A Sanofi manufacturing line.

By Adam Gluck, Head, U.S. and Specialty Care Corporate Affairs

Sanofi’s commitment to chase the miracles of science to improve people’s lives only matters if people can access and afford the medicines they need. That is why we are proud to support critical safety net programs and deliver our own patient support programs to help lower costs for patients.

One of the largest safety net programs designed to help some of the most vulnerable people in our communities is the 340B Drug Pricing Program. Created in 1992, 340B was created by Congress to provide better and affordable healthcare to low-income and uninsured patients at hospitals and health clinics that serve a disproportionate number of these vulnerable patients. In exchange for delivering better and affordable care, those 340B covered entities were given the ability to purchase outpatient medicines at significantly reduced prices with the expectation that they use the savings to help those most in need.
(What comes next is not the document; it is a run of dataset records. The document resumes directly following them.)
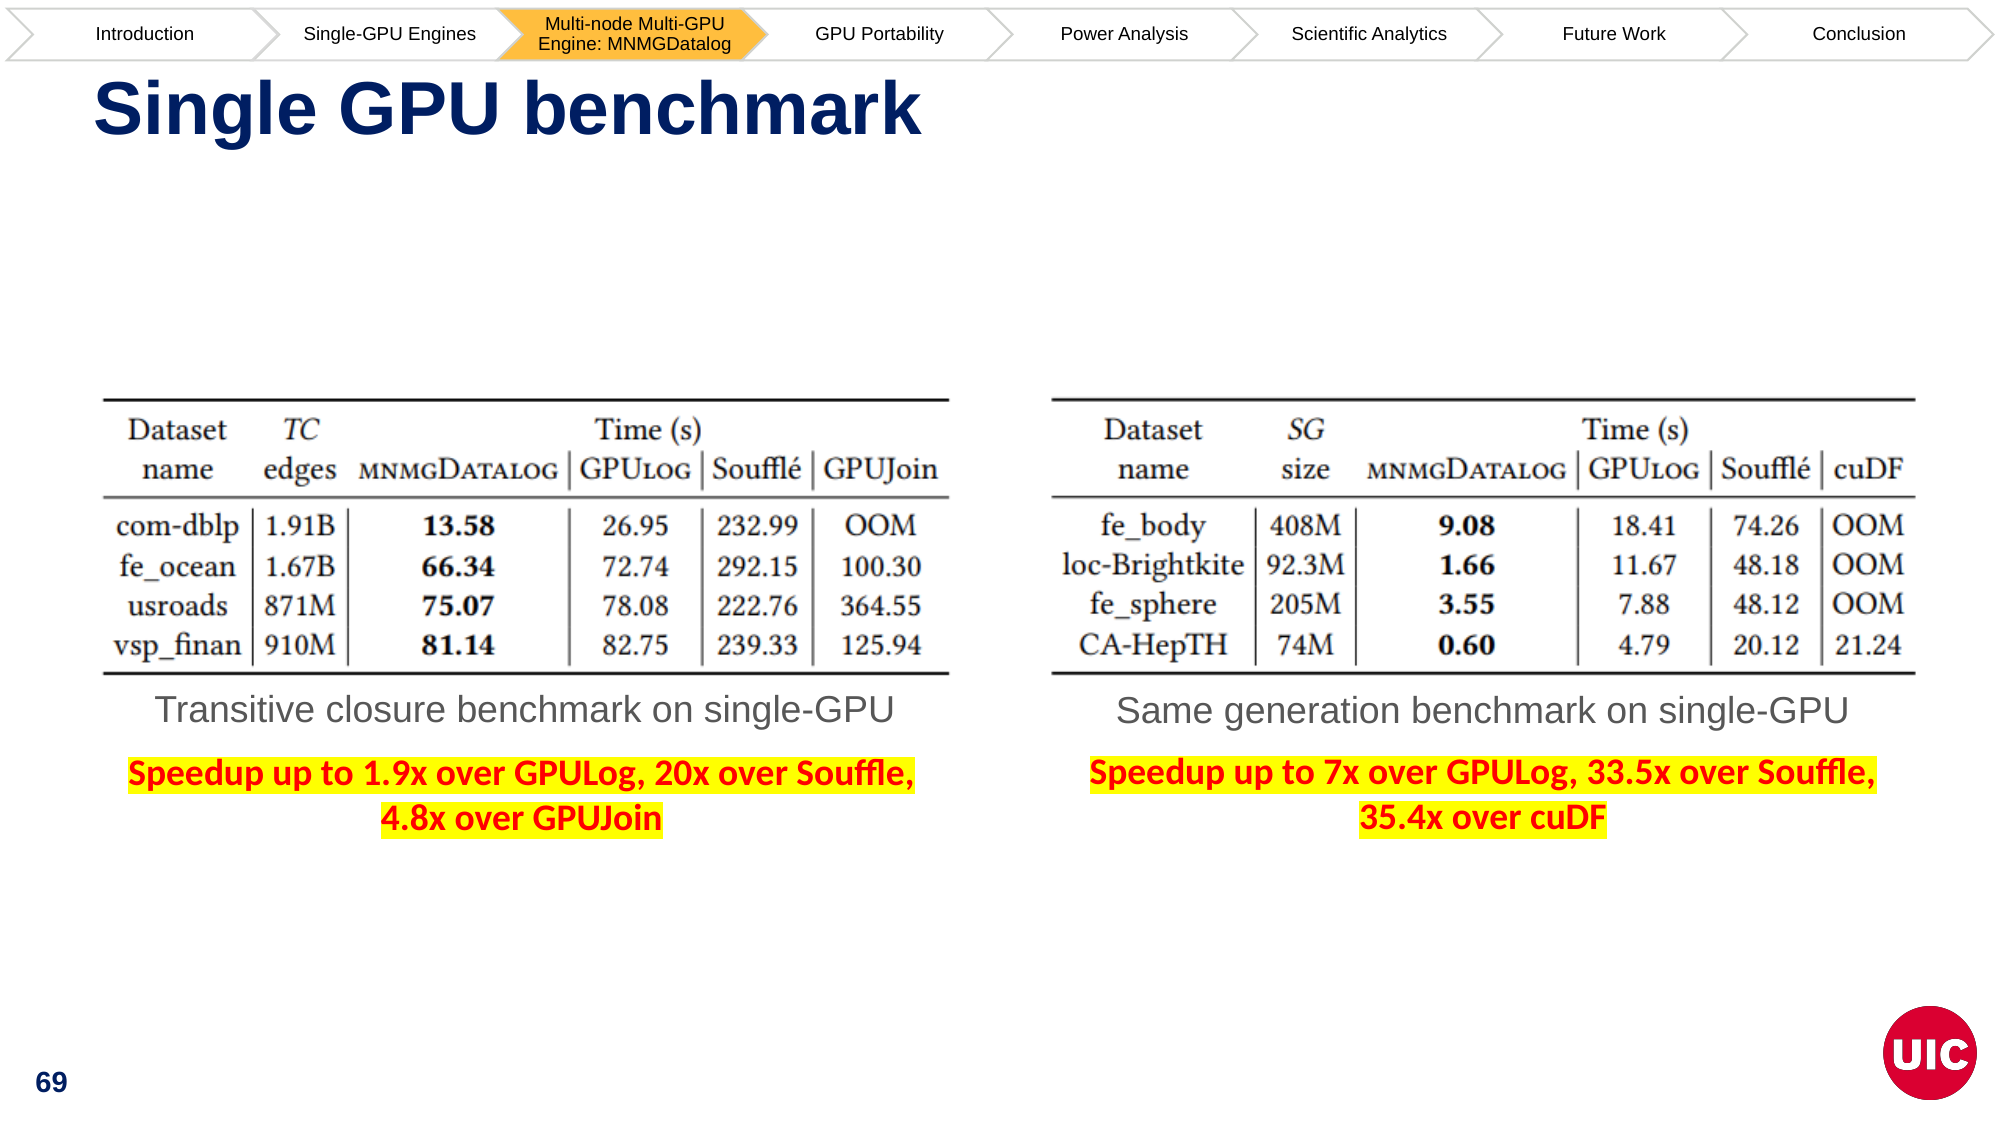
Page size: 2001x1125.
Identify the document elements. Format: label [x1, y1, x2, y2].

picture [1047, 394, 1919, 680]
text_box [6, 8, 1994, 61]
text_box [1069, 680, 1897, 845]
picture [1880, 1004, 1980, 1102]
picture [96, 391, 954, 680]
title [93, 70, 1907, 204]
text_box [139, 680, 911, 737]
text_box [108, 740, 936, 845]
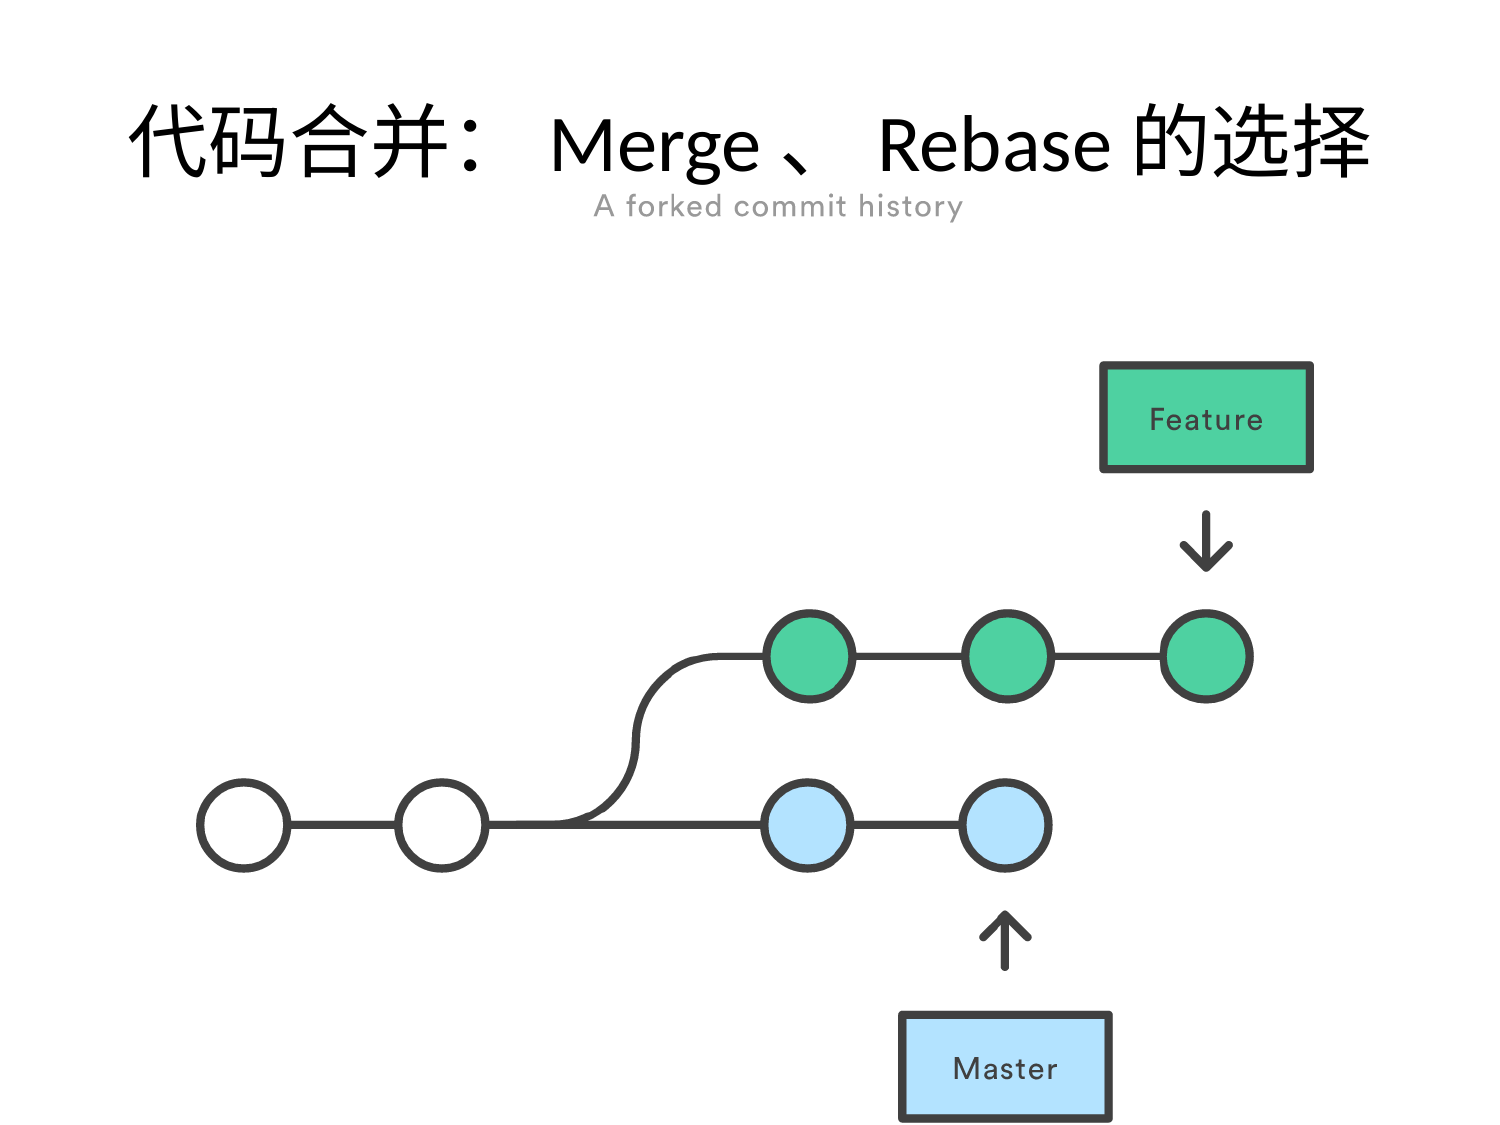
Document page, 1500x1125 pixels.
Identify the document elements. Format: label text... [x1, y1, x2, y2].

Unfortunately, over many years, large hospital systems, chain pharmacies, and Pharmacy Benefit Managers (PBMs) have exploited the lack of oversight, opacity in the system, and massive profit potential of 340B to enrich themselves without consistently delivering meaningful savings or better care to the patients for whom this well-intentioned program was meant to serve.

While there are many examples of how some have manipulated the system for their own financial gain, one of the most concerning issues is duplicate discounts. This occurs when a PBM or state Medicaid agency inappropriately tries to double dip by submitting a claim for a rebate on the backend for a prescription that was purchased and filled at the deeply discounted 340B price on the front end. In some circumstances, this practice is a willful abuse of the system. In other circumstances, it’s illegal.

Another abuse of 340B is illegal diversion. Diversion occurs when a 340B medicine is provided to a person who is not a patient of the 340B covered entity. Many hospitals have capitalized on the government’s failure to adequately enforce its own standards to prevent illegal diversion to further pad their sizable profits.

Based on available evidence, these tactics are used to enrich many entities throughout the health care system at the expense of the people they are entrusted to serve. These actions increase health care costs and premiums without delivering on the promise of 340B for patients.

That is why Sanofi recently announced the launch of our 340B Credit Model to help rein in 340B abuse. Consistent with federal law, this program will provide a badly needed checks-and-balances approach to eliminate the fraud and abuse of duplicate discounts and diversion without disrupting patient care. Under the Credit Model, covered entities simply submit a claim for their 340B-eligible medicines and we, in turn, pay the entity the difference between the 340B price and the list price. To confirm 340B eligibility, Sanofi’s Credit Model only requires entities to provide a portion of the data they already submit to payers and others in the system for reimbursement.

Sanofi continues to support the original intent of the 340B Program to improve healthcare for uninsured and vulnerable patients. Our Credit Model is a needed step to bring transparency to an opaque system, help rein in abuses that drive up costs for the health system overall, and bolster the core mission of the 340B program of delivering quality and affordable care to the most vulnerable people in our communities.